As on June 30, founders collectively hold 15.94 percent in the company. Nigel D’souza of CNBC-TV18 has some interesting data on what a likely reclassification will mean for Infosys’s weightage in the Nifty.
Based on Friday’s prices, Infosys’s weightage in the index will increase 120 basis points (1.2 percentage points) to 8.3 percent making it number one ahead of ITC, which is at 7.39 percent as on Friday. That is because the free-float market capitalization of the company will go up, as the public shareholding rises by 15.94 percent (Rs 33,000 crore in market capitalization terms) and the promoter holding reduces by that amount. Higher the public shareholding, more the proportion of freely floating shares, and hence greater the weightage in the index. Benchmark indices Nifty and Sensex assign weightage based on the free float and not just absolute market capitalization.

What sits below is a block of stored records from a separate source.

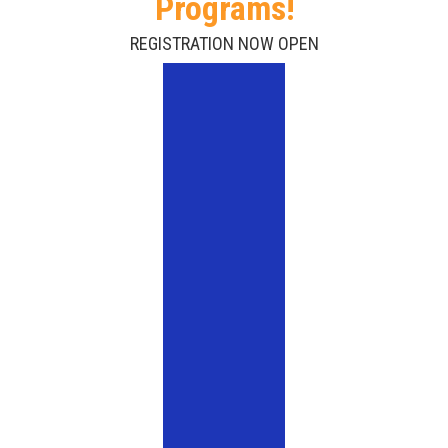
Programs!
REGISTRATION NOW OPEN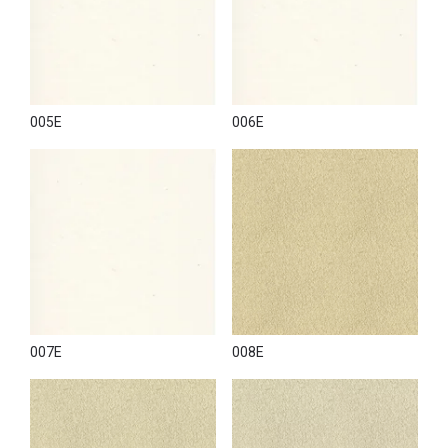
005E
006E
007E
008E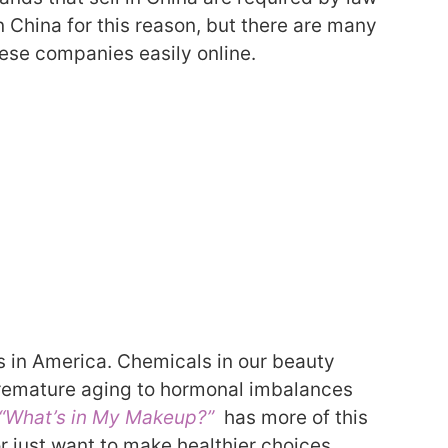
n China for this reason, but there are many
these companies easily online.
s in America.
Chemicals in our beauty
remature aging to hormonal imbalances
“What’s in My Makeup?”
has more of this
or just want to make healthier choices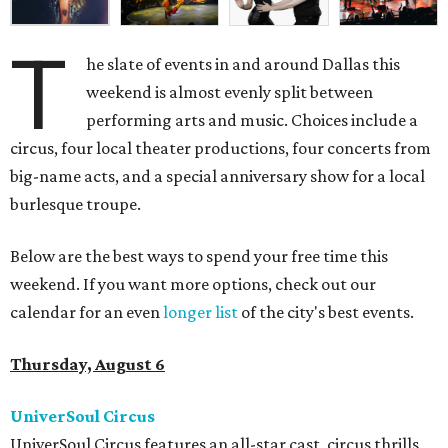
T
he slate of events in and around Dallas this
weekend is almost evenly split between
performing arts and music. Choices include a
circus, four local theater productions, four concerts from
big-name acts, and a special anniversary show for a local
burlesque troupe.
Below are the best ways to spend your free time this
weekend. If you want more options, check out our
calendar for an even
longer list
of the city's best events.
Thursday, August 6
UniverSoul Circus
UniverSoul Circus features an all-star cast, circus thrills,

The increase in Infosys’s weightage will come at the expense of other heavyweights, since the total has to be 100. To put the 120 basis point- increase in perspective, there are at least 27 stocks in the Nifty which have an individual weightage of 1.2 percent or less.
That is as far as the numbers go. In general, a higher weightage in the index is good for the stock, as many funds have portfolios that mirror the Nifty. So if the weightage of Infosys goes up, funds will have to buy more shares of Infosys to rebalance their portfolio.

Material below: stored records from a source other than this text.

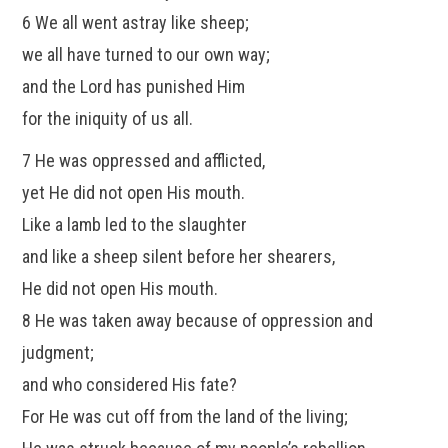
6 We all went astray like sheep;
we all have turned to our own way;
and the Lord has punished Him
for the iniquity of us all.
7 He was oppressed and afflicted,
yet He did not open His mouth.
Like a lamb led to the slaughter
and like a sheep silent before her shearers,
He did not open His mouth.
8 He was taken away because of oppression and
judgment;
and who considered His fate?
For He was cut off from the land of the living;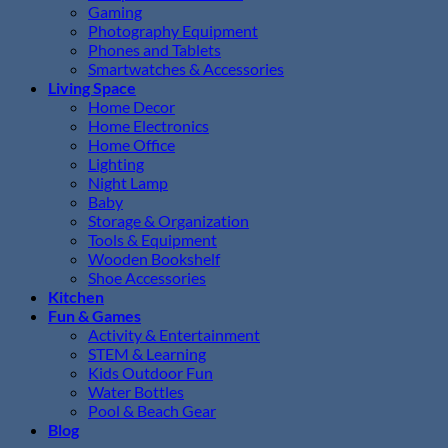
Gaming
Photography Equipment
Phones and Tablets
Smartwatches & Accessories
Living Space
Home Decor
Home Electronics
Home Office
Lighting
Night Lamp
Baby
Storage & Organization
Tools & Equipment
Wooden Bookshelf
Shoe Accessories
Kitchen
Fun & Games
Activity & Entertainment
STEM & Learning
Kids Outdoor Fun
Water Bottles
Pool & Beach Gear
Blog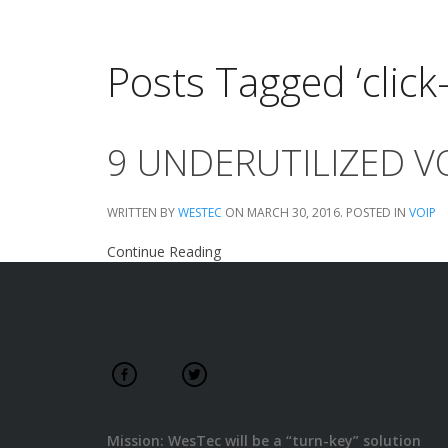
Posts Tagged ‘click-
9 UNDERUTILIZED V
WRITTEN BY
WESTEC
ON
MARCH 30, 2016
. POSTED IN
VOIP
Continue Reading
Mission: WesTec will be a “turn-key” solution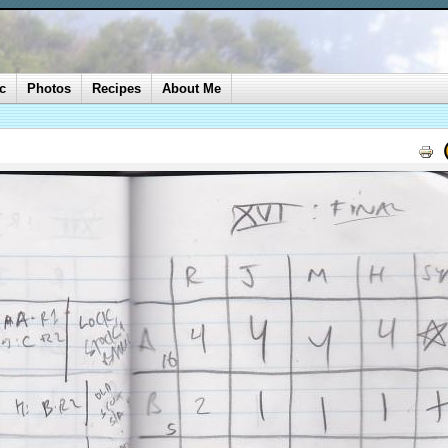
c
Photos
Recipes
About Me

But in reality, not all funds may want to increase their exposure to Infosys just because the weightage in the index has gone up. Infosys’ operating performance has been gradually improving over the last year, but newly appointed CEO Vishal Sikka has said that it would take at least two more years before Infosys’s growth rates catch up with the industry average.
Sikka has still not spelt out his plans, other than saying that he wanted innovation to be at the heart of Infosys’s offerings, and that artificial intelligence, automation and big data would be thrust areas.
So many fund managers may prefer to stay underweight on Infosys till they get some clarity on the company’s turnaround strategy, even the company’s weightage in the Nifty does go up.